Of course, what politicians say on the public stage is often a poor guide to their actual plans. Arab leaders may have condemned Israel over Gaza, for example, but they were happy to see Hamas and Hezbollah damaged and, notably, haven’t terminated the Abraham Accords normalizing relations with Israel, signed during Trump’s previous term. They even quietly helped Israel defend itself against Iranian missile attacks.

“There is a whole element of theater to this,” said Fleur Hassan-Nahoum, Jerusalem’s deputy mayor and a special envoy for innovation in the Israeli foreign ministry, reminding me of the origins of the accords.

It was 2019. Netanyahu had — note the current echo — announced plans to annex the Jordan Valley, an area accounting for about 22% of the West Bank. He said he had US backing for the move, but faced with an international outcry the Trump administration persuaded Israel to give up on the plan.

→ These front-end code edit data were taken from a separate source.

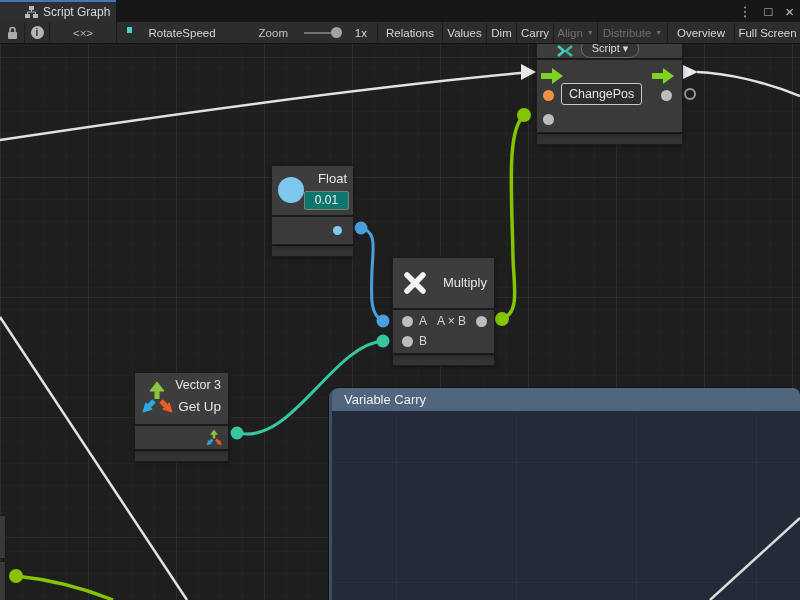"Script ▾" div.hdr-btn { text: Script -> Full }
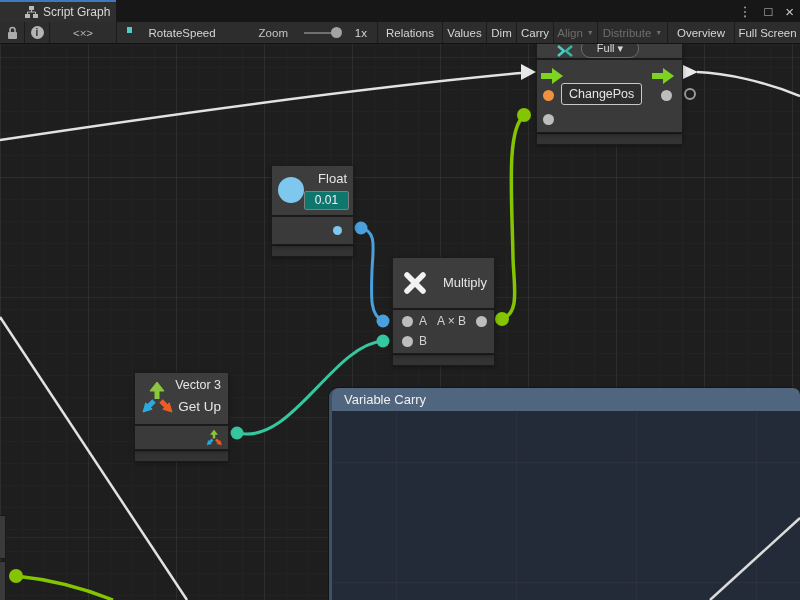"Vector 3" div.n-block { html: <div> <svg> <g> <line></line> <polygon></polygon> </g> <g> <line></line> <polygon></polygon> </g> <g> <line></line> <polygon></polygon> </g> </svg> <span>Vector 3</span> <span>Get Up</span> </div> -> none }
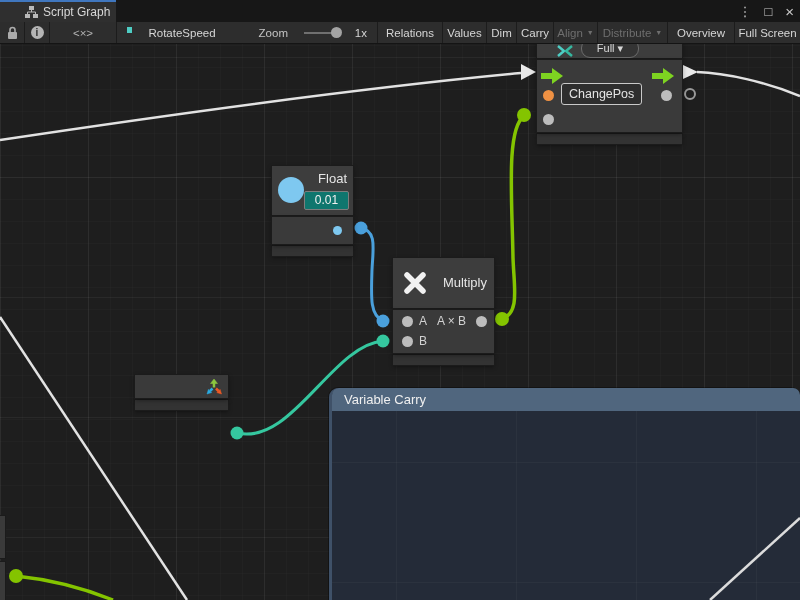"Variable Carry" div.group-header { text: Carry -> Input }
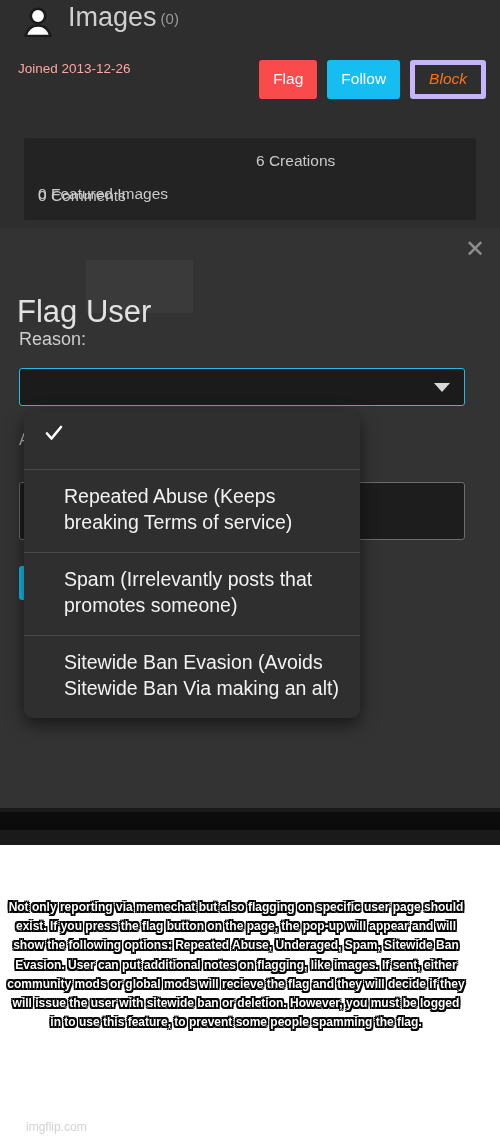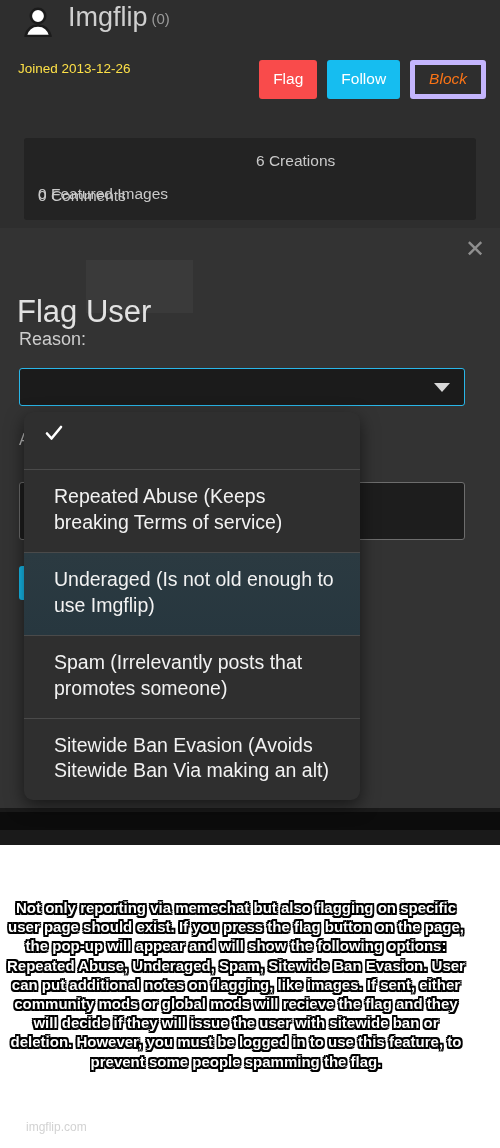"Imgflip" span { text: Imgflip -> Images }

In exchange, Netanyahu got an agreement from the United Arab Emirates to formally normalize relations with his country. The UAE was later joined by Bahrain, Sudan and Morocco. Saudi Arabia had been set to sign a still more consequential deal until Hamas iced that possibility with its Oct. 7 attack, and the inevitable Israeli response that followed. 

Saudi Arabia will ultimately play ball with Trump on Israel, says Hassan-Nahoum, because the kingdom “is interested in one thing: a defense pact with the US so they are protected from Iran.” I’m not so sure. That was true in 2020, but I don’t think it’s as binary a choice anymore. MBS’ guiding focus is now the stability he needs for his Vision 2030 plan to diversify the Saudi economy and create jobs. Iran, meanwhile, has become less scary to the kingdom, though that could of course change if it breaks out to build nuclear weapons.

A major attack on Iran’s oil infrastructure or nuclear program  — and the retaliation against Saudi assets and tanker shipping lanes it would likely prompt — would likely put MBS’ new top priority at risk. And though he may not care much about the Palestinians, his father King Salman bin Abdulaziz does. So do most other Saudis. That could limit cooperation with Israel.

Trump may again be able to square all these circles with the kind of transactional deal-making that proved so successful in the case of the Abraham Accords. But if so, Netanyahu again won’t be able to have it all: annexation and occupation for the Palestinian territories, support for a decisive attack on Iran and integration with the Arab world.

Sacrificing the last of these for the former would be a poor long-term choice for Israel, as well as a human tragedy for ordinary Palestinians. It’s worth remembering that Oct. 7 revealed a serious flaw in the Abraham Accords: They pretended the Palestinian question didn’t exist.